-------- Given text

|Pilots: A closed shop that helps only pilots|
|Wednesday, 01 February 2012 13:40|
Page 1 of 2
Airline pilots are a special breed. Highly intelligent, highly trained, well disciplined, courteous, calm in the most trying of circumstances, and perhaps most important of all, able to take long periods of boredom with no ill effects.
This last characteristic took on added meaning for me when I worked closely with Jeppesen, a Boeing company that meets 95 percent or so of the world market for air navigation charts and routing support. Their people assured me that the main purpose of an airline pilot was to turn on the autopilot and entertain the passengers. Oh, and when everything starts to go horribly wrong, to make sure they know what to do in those few seconds between the “cock-up in the cockpit” and disaster.
Airline pilots train extensively on specific models of plane: 777s, A380s, whatever. They are only allowed to fly those planes for which they are certified on a commercial basis. In the marine sector, we are of course far more skilled, and through tradition have evolved a system where we train masters to a high level, teach them how to command, and allow them to become familiar with their ship and understand how it moves and responds to commands.
Then, at the most sensitive time, we put a pilot on board who may well have never been in command of a ship at sea or have any experience handling the specific type of vessel on which he is standing. Joystick, wheel, DP-capable, tug-assisted – all the same to a pilot in charge of up to a billion dollars of equipment with no real idea of its capabilities.

----------------

Work instruction A: List each quality that the pilots article attributes to airline pilots in its opening paragraph.
Work instruction B: Retype the pilots article, starting with "Then, at the" and going on through "of its capabilities.".
Work instruction C: According to the pilots article, what share of the world market for air navigation charts and routing support does Jeppesen meet?
The records that come next bear no relation to the pilots article.

-------- Recorded data

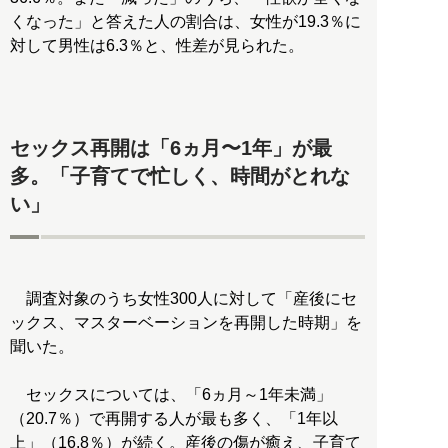
くなった」と答えた人の割合は、女性が19.3％に
対して男性は6.3％と、性差が見られた。
セックス再開は「6ヵ月〜1年」が最
多。「子育てで忙しく、時間がとれな
い」
調査対象のうち女性300人に対して「産後にセ
ックス、マスターベーションを再開した時期」を
聞いた。
セックスについては、「6ヵ月～1年未満」
（20.7％）で再開する人が最も多く、「1年以
上」（16.8％）が続く。産後の傷が癒え、子育て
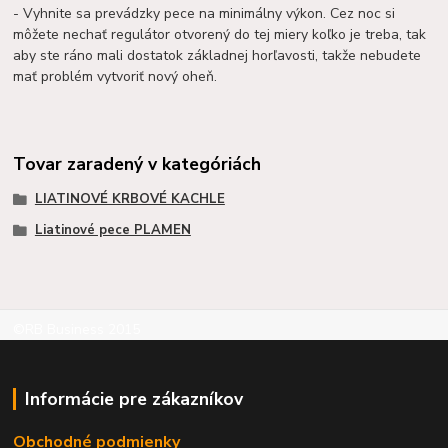
- Vyhnite sa prevádzky pece na minimálny výkon. Cez noc si
môžete nechať regulátor otvorený do tej miery koľko je treba, tak
aby ste ráno mali dostatok základnej horľavosti, takže nebudete
mať problém vytvoriť nový oheň.
Tovar zaradený v kategóriách
LIATINOVÉ KRBOVÉ KACHLE
Liatinové pece PLAMEN
©RB Business 2015
Informácie pre zákazníkov
Obchodné podmienky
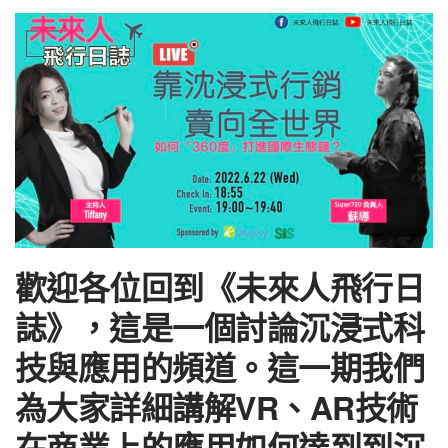
歡迎各位回到《未來人飛行日
誌》，這是一個討論沉浸式科
技與應用的頻道。這一期我們
為大家詳細講解VR、AR技術
在商業上的應用如何達到到沉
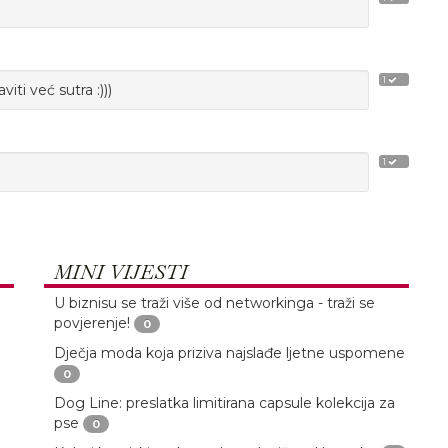
1
iti već sutra :)))
1
MINI VIJESTI
U biznisu se traži više od networkinga - traži se
povjerenje!
0
Dječja moda koja priziva najslađe ljetne uspomene
0
Dog Line: preslatka limitirana capsule kolekcija za
pse
0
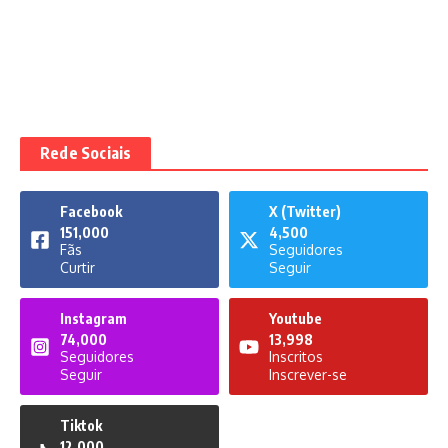
Rede Sociais
Facebook
X (Twitter)
151,000
4,500
Fãs
Seguidores
Curtir
Seguir
Instagram
Youtube
74,000
13,998
Seguidores
Inscritos
Seguir
Inscrever-se
Tiktok
12,000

----------------

Expected answer A:
- Highly intelligent
- Highly trained
- Well disciplined
- Courteous
- Calm in the most trying of circumstances
- Able to take long periods of boredom with no ill effects

Expected answer B:
Then, at the most sensitive time, we put a pilot on board who may well have never been in command of a ship at sea or have any experience handling the specific type of vessel on which he is standing. Joystick, wheel, DP-capable, tug-assisted – all the same to a pilot in charge of up to a billion dollars of equipment with no real idea of its capabilities.

Expected answer C: Jeppesen meets 95 percent or so of that market.